_THE TASK_
Exclude every picture and return the remaining entries below verbatim.

── PROVIDED RECORDS

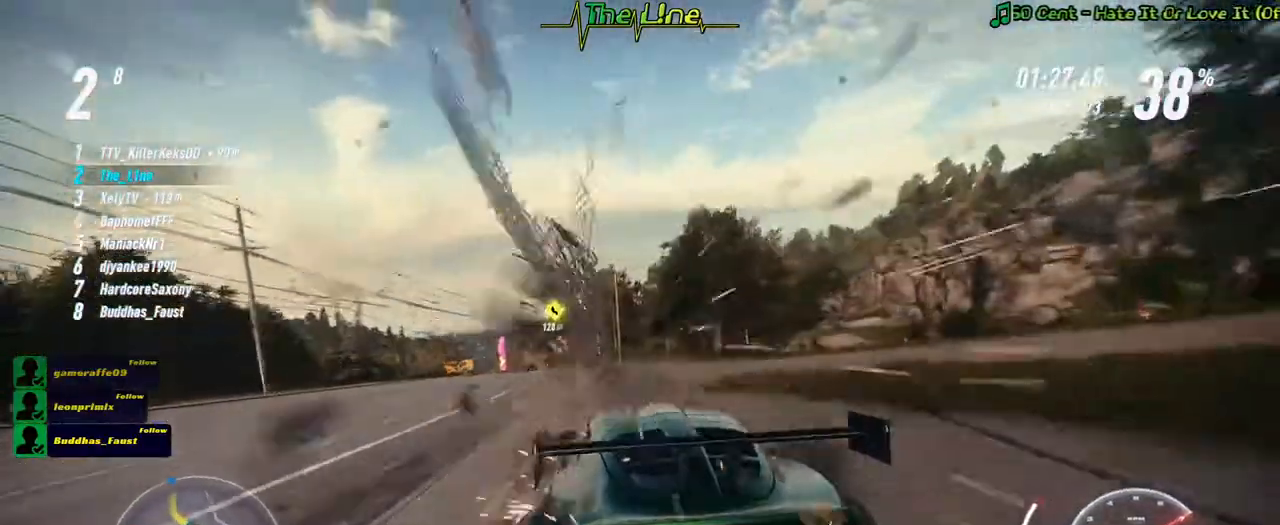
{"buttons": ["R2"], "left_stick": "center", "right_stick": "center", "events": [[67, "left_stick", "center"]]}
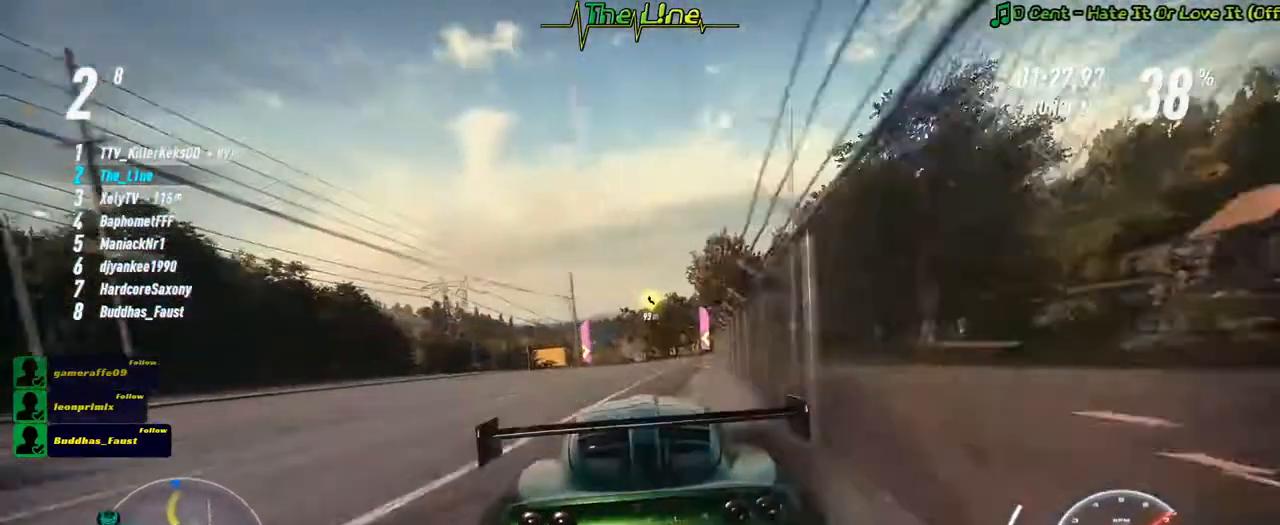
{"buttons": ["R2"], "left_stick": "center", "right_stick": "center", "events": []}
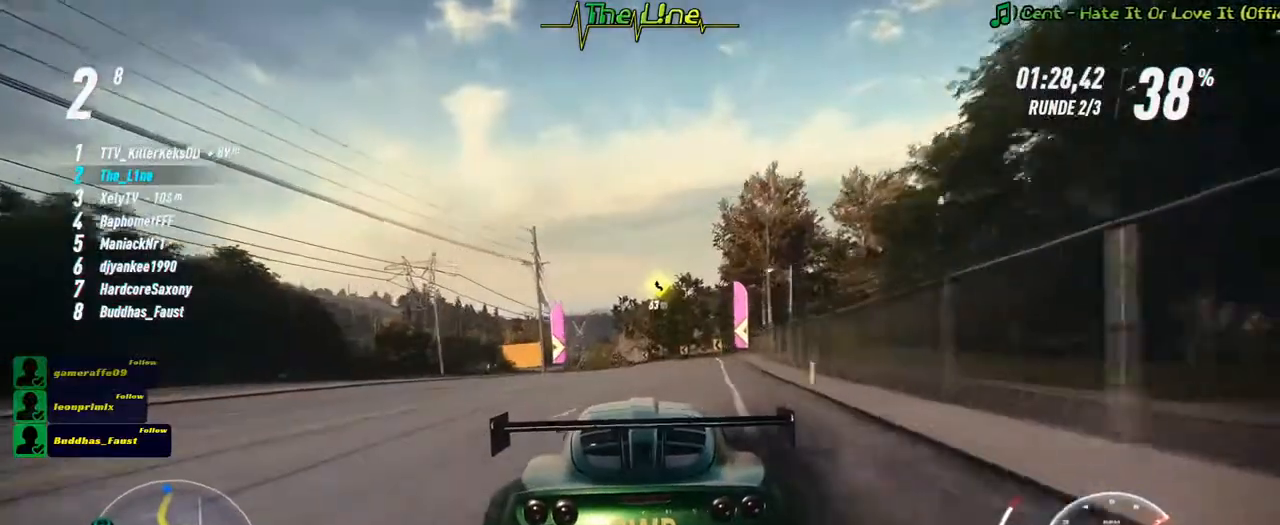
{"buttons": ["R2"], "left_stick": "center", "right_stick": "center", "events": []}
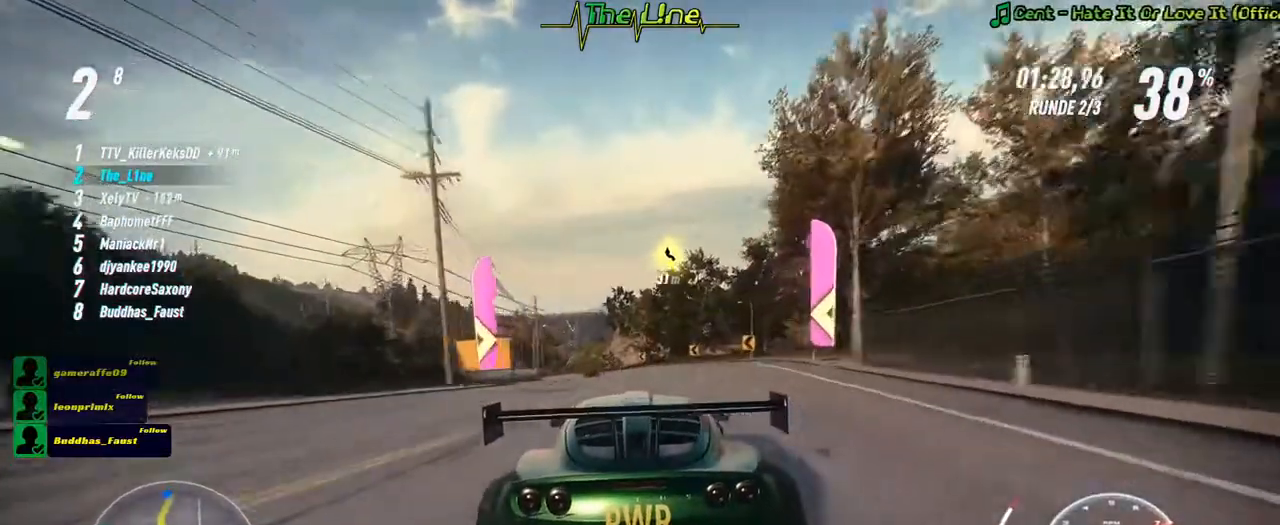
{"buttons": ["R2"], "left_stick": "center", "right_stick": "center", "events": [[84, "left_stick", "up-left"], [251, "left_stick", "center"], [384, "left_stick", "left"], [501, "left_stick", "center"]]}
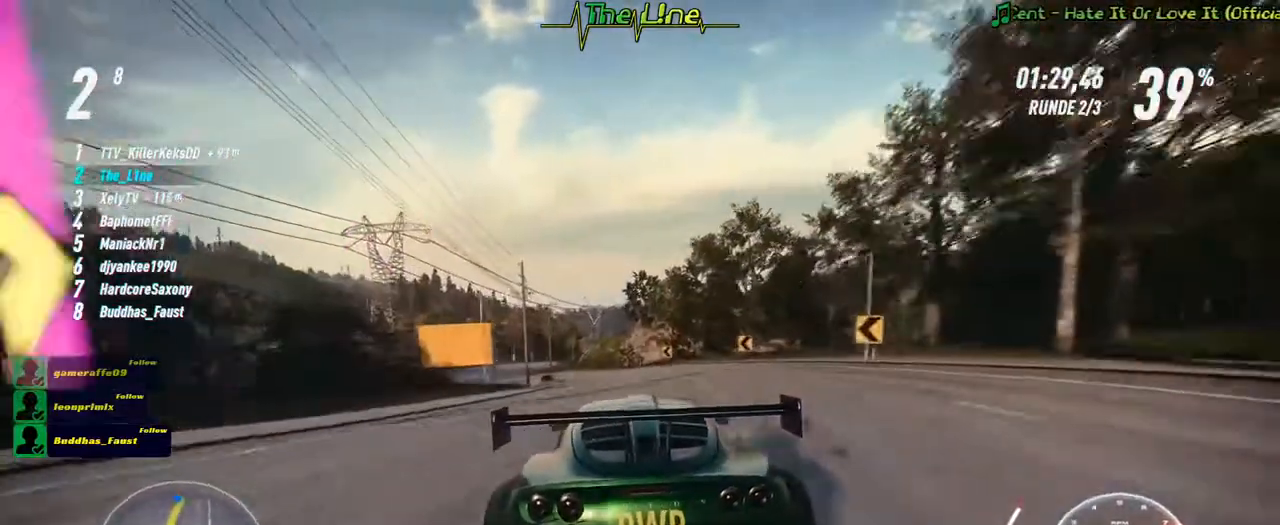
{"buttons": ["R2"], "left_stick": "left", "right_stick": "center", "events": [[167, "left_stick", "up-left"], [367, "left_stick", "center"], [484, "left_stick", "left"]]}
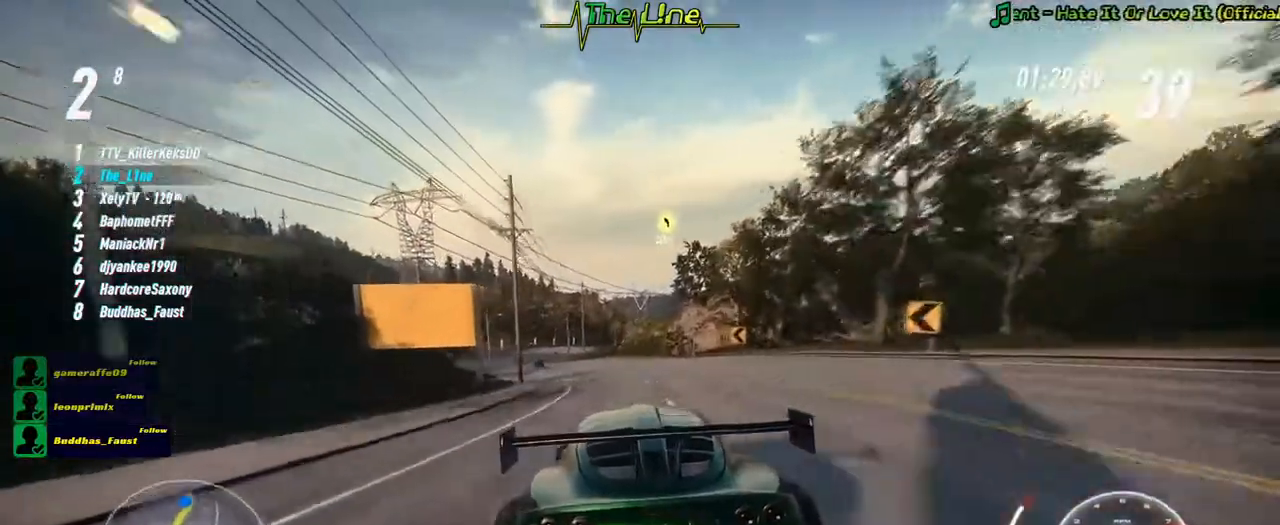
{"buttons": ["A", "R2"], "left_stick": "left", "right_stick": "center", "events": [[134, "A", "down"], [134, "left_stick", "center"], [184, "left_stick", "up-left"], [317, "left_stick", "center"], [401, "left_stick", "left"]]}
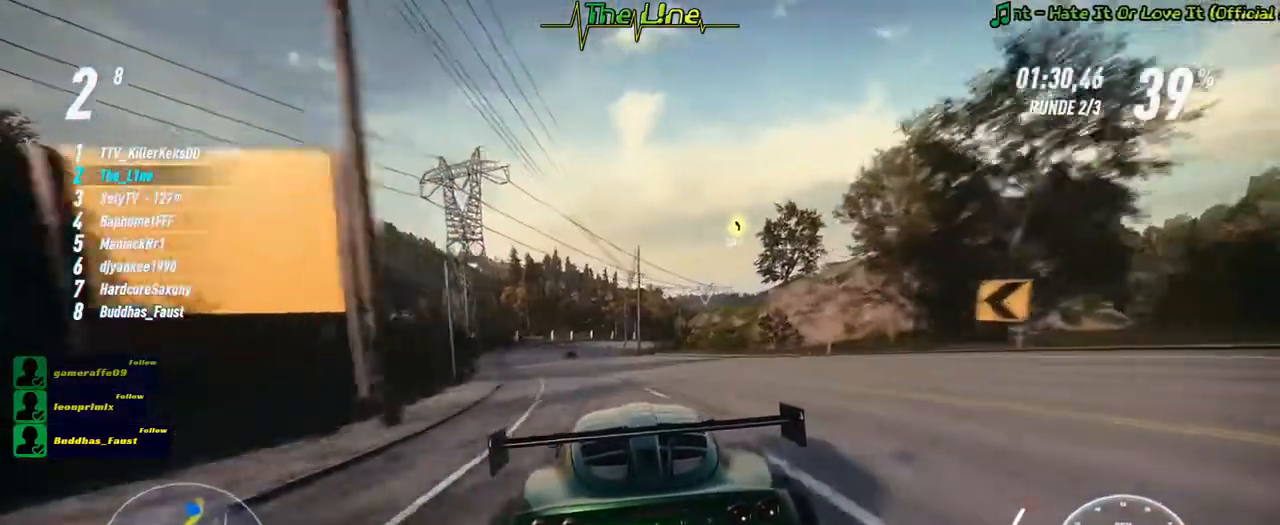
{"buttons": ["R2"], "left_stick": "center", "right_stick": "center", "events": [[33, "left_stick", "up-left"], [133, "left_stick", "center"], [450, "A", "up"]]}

────

_RESPONSE FOR THIS EXERCISE_
{"buttons": ["R2"], "left_stick": "center", "right_stick": "center", "events": [[67, "left_stick", "center"]]}
{"buttons": ["R2"], "left_stick": "center", "right_stick": "center", "events": []}
{"buttons": ["R2"], "left_stick": "center", "right_stick": "center", "events": []}
{"buttons": ["R2"], "left_stick": "center", "right_stick": "center", "events": [[84, "left_stick", "up-left"], [251, "left_stick", "center"], [384, "left_stick", "left"], [501, "left_stick", "center"]]}
{"buttons": ["R2"], "left_stick": "left", "right_stick": "center", "events": [[167, "left_stick", "up-left"], [367, "left_stick", "center"], [484, "left_stick", "left"]]}
{"buttons": ["A", "R2"], "left_stick": "left", "right_stick": "center", "events": [[134, "A", "down"], [134, "left_stick", "center"], [184, "left_stick", "up-left"], [317, "left_stick", "center"], [401, "left_stick", "left"]]}
{"buttons": ["R2"], "left_stick": "center", "right_stick": "center", "events": [[33, "left_stick", "up-left"], [133, "left_stick", "center"], [450, "A", "up"]]}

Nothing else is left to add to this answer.